Mas muitos destes comentadores tenderam a julgar Obama segundo as normas do spin politico - vendo as palavras de Obama como má mensagem, porque isso o poria do lado errado relativamente à ira popular contra Wall Street.

John Judis, por exemplo, fez um grande trabalho ao desmantelar a defesa dos bónus dos banqueiros por Obama e a homenagem a Frederick Smith - mas concluiu com a sugestão de que "alguns pontos astutos sobre injustiça... teriam ajudado a desmantelar o medo popular de que Obama não está, na verdade, do lado deles."

Isto suscita a questão: está Obama, realmente do lado do povo trabalhador, e só não o está a comunicar efectivamente? Ou as suas palavras na Business Week reflectem aquilo em que realmente acredita?

Para os milhões de pessoas que votaram nele, o Obama candidato pareceu ser alguém do lado do povo, comprometido com a mudança de direcção da política nos EUA. Mais ainda, a escala da crise económica parecia que iria forçar o próximo presidente a agir agressivamente relativamente a Wall Street - pelo menos impondo duras regulamentações, ou mesmo a nacionalização de parte do sistema financeiro.

Contudo, havia sinais de um Obama diferente, mesmo no auge da campanha - momentos em que revelou que não era assim tão liberal, mas que vinha do fluxo principal do quadrante politico do partido, numa tentativa de ocupar o centro do espectro politico dos EUA.

Por exemplo, quando a batalha pelas primárias entre Obama e Hilary Clinton se mudou para Nevada em meados de Janeiro de 2008, Obama encontrou-se com o conselho editorial de um jornal de Reno e essencialmente abraçou o legado de Ronald Regan.

Segundo Obama, Reagan "mudou a trajectória da América de uma forma que nem Richard Nixon nem Bill Clinton conseguiram. Pôs-nos num caminho diferente, porque o país estava pronto para isso.

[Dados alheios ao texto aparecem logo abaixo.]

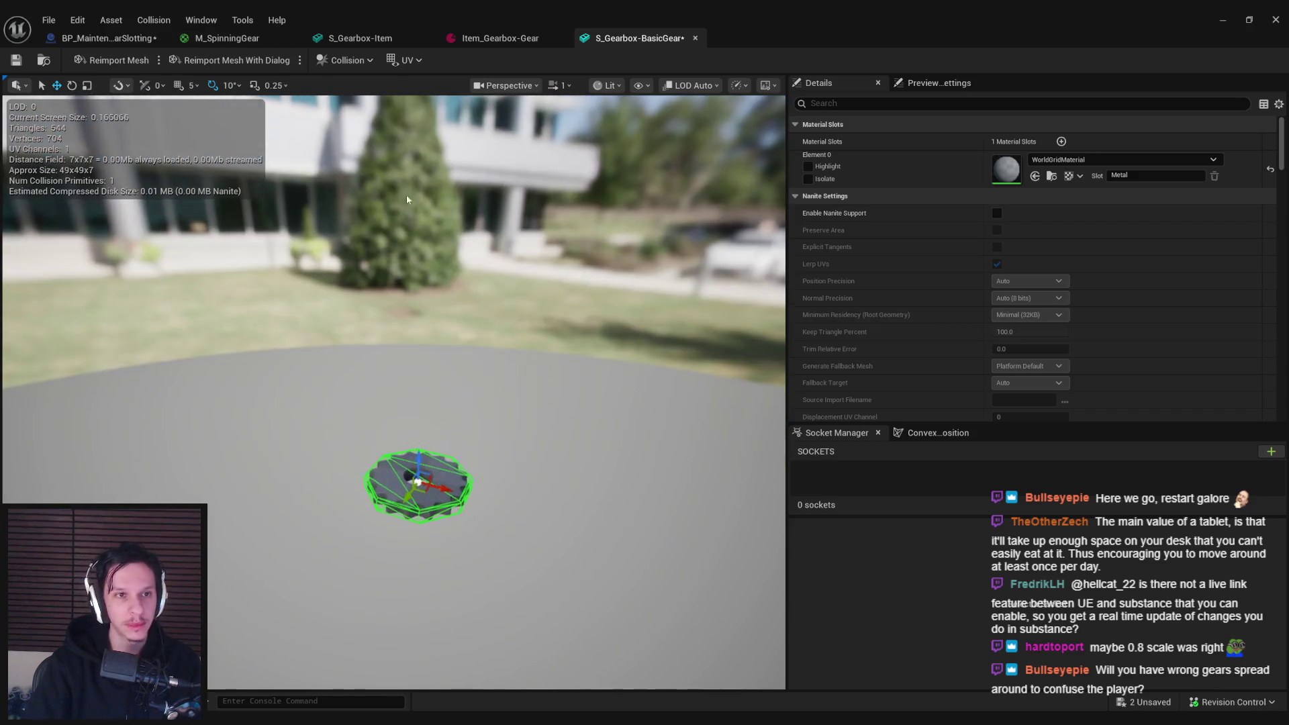
middle_click(650, 40)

Penso que eles sentiram que com todos os excessos das décadas de 60 e 70, o governo tinha crescido e crescido, mas não havia muito sentimento de prestação de contas em termos de como operava."

Como o SocialistWorker.org escreveu na altura:

"Nenhum dos candidatos à nomeação presidencial republicana - cada um professando a sua devoção à desacreditada doutrina "trickle-down economics" de Reagan, dos efeitos benéficos dos cortes nos impostos para os super-ricos - teria posto isso de forma diferente."

Este é o conteúdo real da retórica de Obama sobre acabar com "divisões partidárias" em Washington - concessões às ideologias pró-mercado livre e anti-"grande governo" que vieram a dominar durante o período de domínio conservador inaugurado com a presidência de Reagan.

Houve mais exemplos. Com a aproximação das primárias nos Estados do Midwest de Ohio e Pensilvânia, tanto Obama como Clinton descobriram de repente a sua frustração de longa data pelo acordo do Mercado Livre Norte Americano (NAFTA), e a sua determinação em renegociá-lo. Mas enquanto a retórica anti-mercado-livre inundava os debates dos candidatos, o assessor económico de Obama Austan Goolsbee encontrava-se com representantes do governo canadiano assegurando-lhes que a retórica da campanha anti NAFTA "devia ser vista mais como um posicionamento politico do que uma clara articulação de planos políticos."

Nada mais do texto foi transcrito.